One of the reasons which lead to these types of pathetic incidents is that those who defend such things as ‘Freedom of Expression’ have been selective in their defense. Voltaire once said that ‘I may not agree with what you say, but I will defend with my life your right to say it’. That should be the abiding principle. The same people who, very rightly, defend the Boroda student, or M.F Hussein for their right to paint whatever they want should also come to the defense of the Salman Rushdie’s right to publish satanic verses regardless of whether or not they agree with the content of the work.

But of course it’s easy to be idealistic, but what does one expect a government or an authority to do when faced with for example a situation like the ‘Danish cartoons incident’? I don’t think there is a right or wrong answer. I’d vote for pragmatism, but people have to just stop tolerating suppression of expression as if it’s the most natural thing in the world. That’s a weird type of tolerance, not of differences of opinion but of authority and the ‘moral police’ who tells us what’s good and what’s not.

That type of ‘tolerance’ should not be tolerated.

Deane J

Deane is a Core Group member of Beyond Borders Sri Lanka, and an undergraduate student of computing (and many other things) who rarely attends his lectures. He maintains an oddly named blog which he updates with varying frequency.

Disclaimer : opinions expressed here are those  of the writer and may not necessarily coincide with the opinions of Beyond Borders or its partner organisations.


Posted on 06/21/2007, in Bangladesh, India, Opinions, Pakistan, Peace-Conflict-Governance, Sri Lanka, UK. Bookmark the permalink. 6 Comments.

  1. “In fact even an Atheist – a believer in the absence of god – would react aggressively if his or her fundamental beliefs are challenged”

    Loved it.

  2. Deane:

    Perhaps a more pertinent example in this regard is the blocking of access to Tamilnet.

    It appears that the great crusaders for freedom of speech/expression have flown the coop just for this instance.
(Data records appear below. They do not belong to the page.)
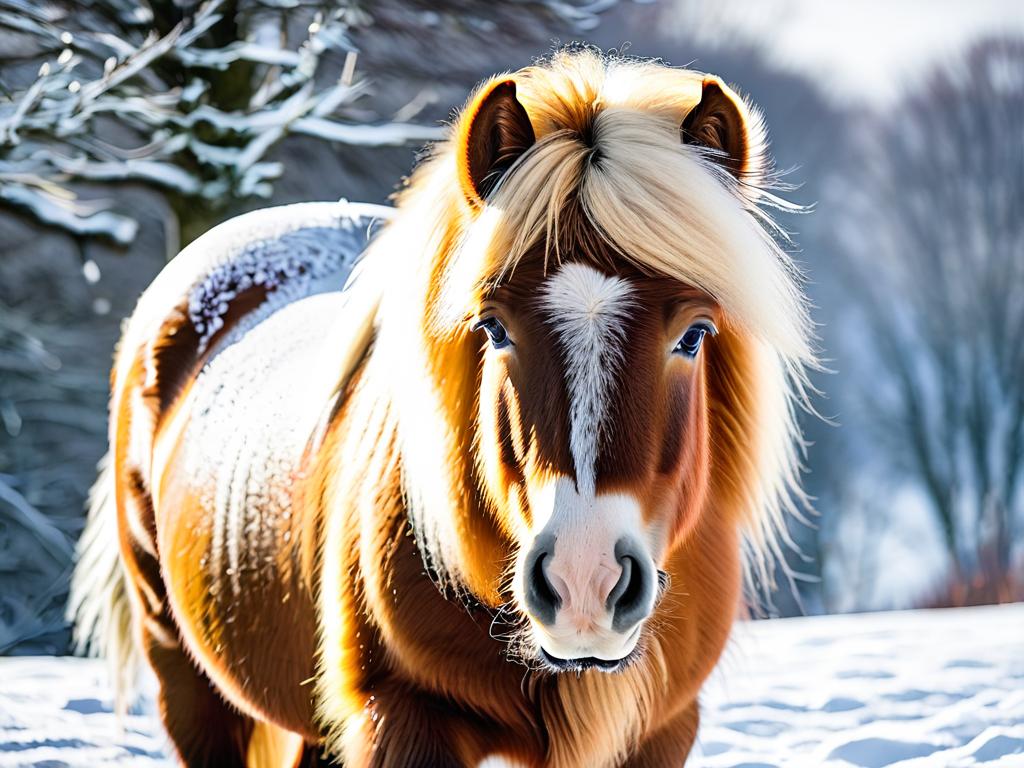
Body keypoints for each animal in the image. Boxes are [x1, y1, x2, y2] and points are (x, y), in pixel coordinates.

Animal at [68, 49, 815, 768]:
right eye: (494, 327)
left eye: (694, 334)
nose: (585, 582)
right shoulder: (405, 716)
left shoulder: (661, 731)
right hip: (188, 682)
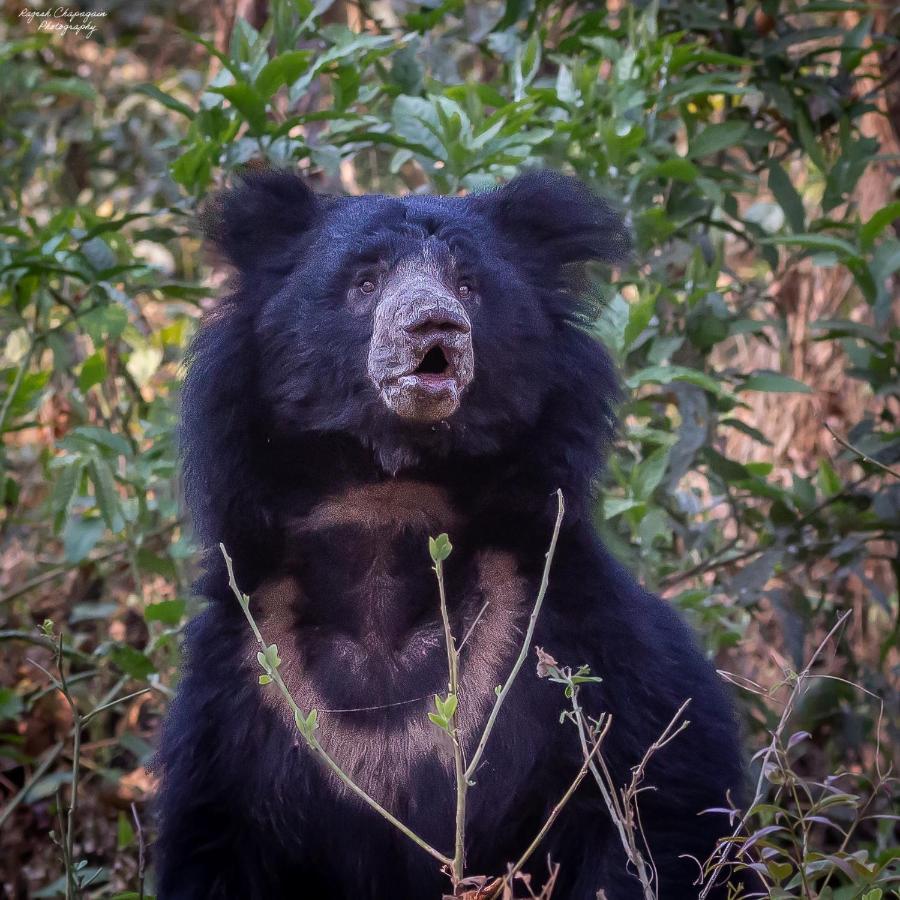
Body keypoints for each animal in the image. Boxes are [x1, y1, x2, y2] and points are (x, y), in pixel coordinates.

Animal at [155, 172, 744, 896]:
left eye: (468, 284)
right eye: (366, 280)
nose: (434, 325)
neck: (390, 505)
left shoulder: (578, 630)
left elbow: (664, 796)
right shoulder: (242, 686)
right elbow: (215, 838)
Unless steps are taken immediately by such “concerned individuals” the idea that SL consists entirely of majoritarian chauvanists will continue.
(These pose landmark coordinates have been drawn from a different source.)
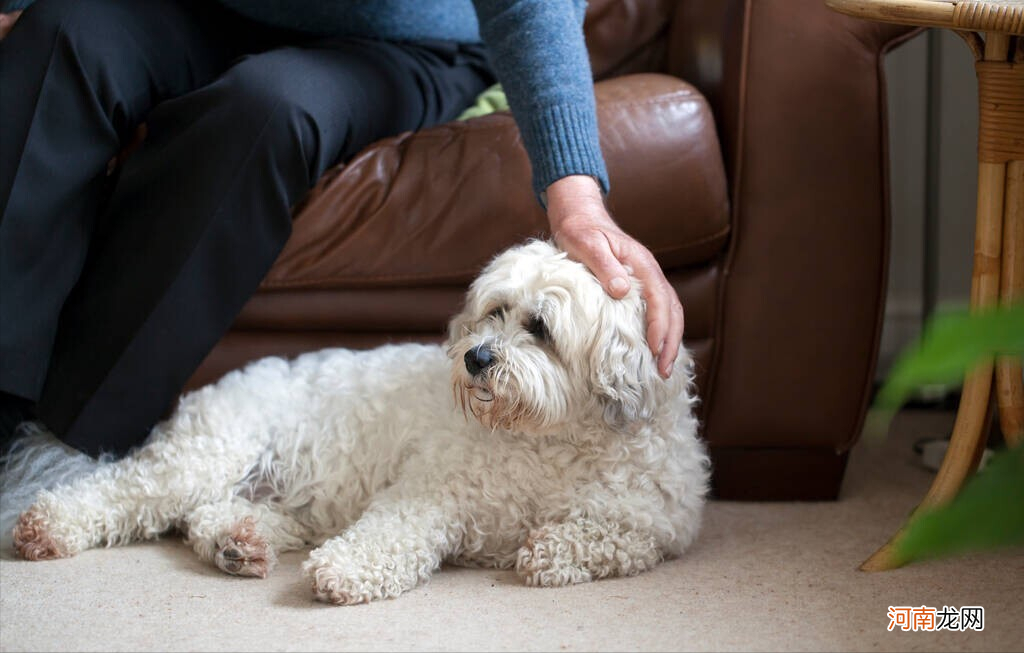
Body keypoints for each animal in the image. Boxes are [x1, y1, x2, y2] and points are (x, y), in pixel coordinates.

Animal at [12, 239, 708, 605]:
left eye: (539, 326)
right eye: (494, 312)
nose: (476, 357)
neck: (548, 440)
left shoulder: (661, 525)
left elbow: (615, 540)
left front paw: (552, 551)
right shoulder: (430, 492)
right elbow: (390, 534)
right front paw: (344, 571)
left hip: (272, 495)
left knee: (204, 518)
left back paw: (240, 542)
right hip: (204, 458)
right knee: (124, 493)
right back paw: (47, 526)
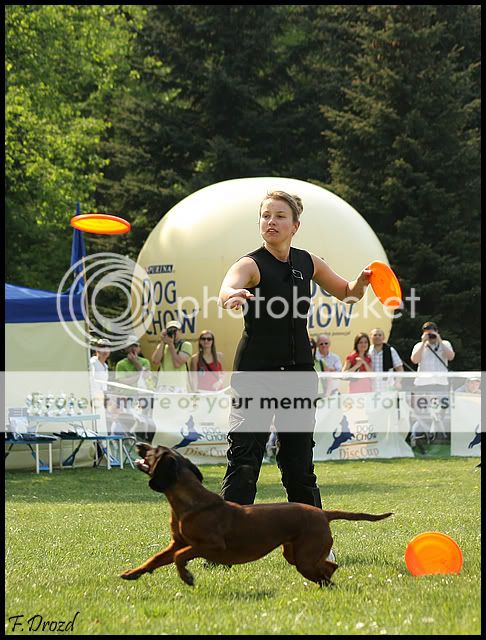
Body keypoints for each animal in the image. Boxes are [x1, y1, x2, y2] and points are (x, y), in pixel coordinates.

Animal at [120, 444, 392, 587]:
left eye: (155, 451)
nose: (140, 444)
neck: (189, 502)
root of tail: (323, 513)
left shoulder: (210, 545)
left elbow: (179, 558)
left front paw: (186, 576)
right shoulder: (177, 543)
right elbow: (155, 559)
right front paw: (133, 573)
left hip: (304, 557)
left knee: (328, 568)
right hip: (295, 554)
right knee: (329, 566)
    Liked the article though… One other thought though – is Rushdie selling out to a post colonial mentality something he supposedly opposes. Or maybe that’s just me.


  3. Quite right. wrote it before the TN incident.. didnt want to include since it sort of didnt fit in well with the context.. its shocking that i didn’t read a single article in the papers about it.

    Rushdie selling out? well, i think its the queen (plus whatever goes under the cover) who decides these things.. no idea.

  4. Nitish Kaul

    Hey Deane,
    first of all, great work. The text invokes a lot of spirits within, good and bad both. Well, i think the problem is more basic and prevalant in our daily lives than the examples cited. I, being an Indian, having seen the Indian society to an extent, if not too closely, can say that the “Freedom to express” is taken away from the child at a very young age. Most of the engineers and doctors, are into their respective professions, because their parents wanted them to be there. A child being told that he must have his milk or else the Ghost who lives on the terrace will come to him at night, what will you call this? Is’nt this breach of “Freedom of Expression”? Isnt this showing no tolerance to what the child thinks is right for him?
    Someday, i hope we find the answer, atleast at our indivdual levels.

  5. Interesting point you make, Nitish. about kids not being able to make choices for themselves, the point is of course that many would not consider them ‘mature’ enough to make these kinds of decisions. of course in our south-Asian societies we will never be ‘mature’ enough for our parents..

    btw, ‘Doctor-Engineer-lawyer’ thing is very much practiced here as well..

  6. Well he wasn’t going to win any awards for attractiveness, that’s for sure.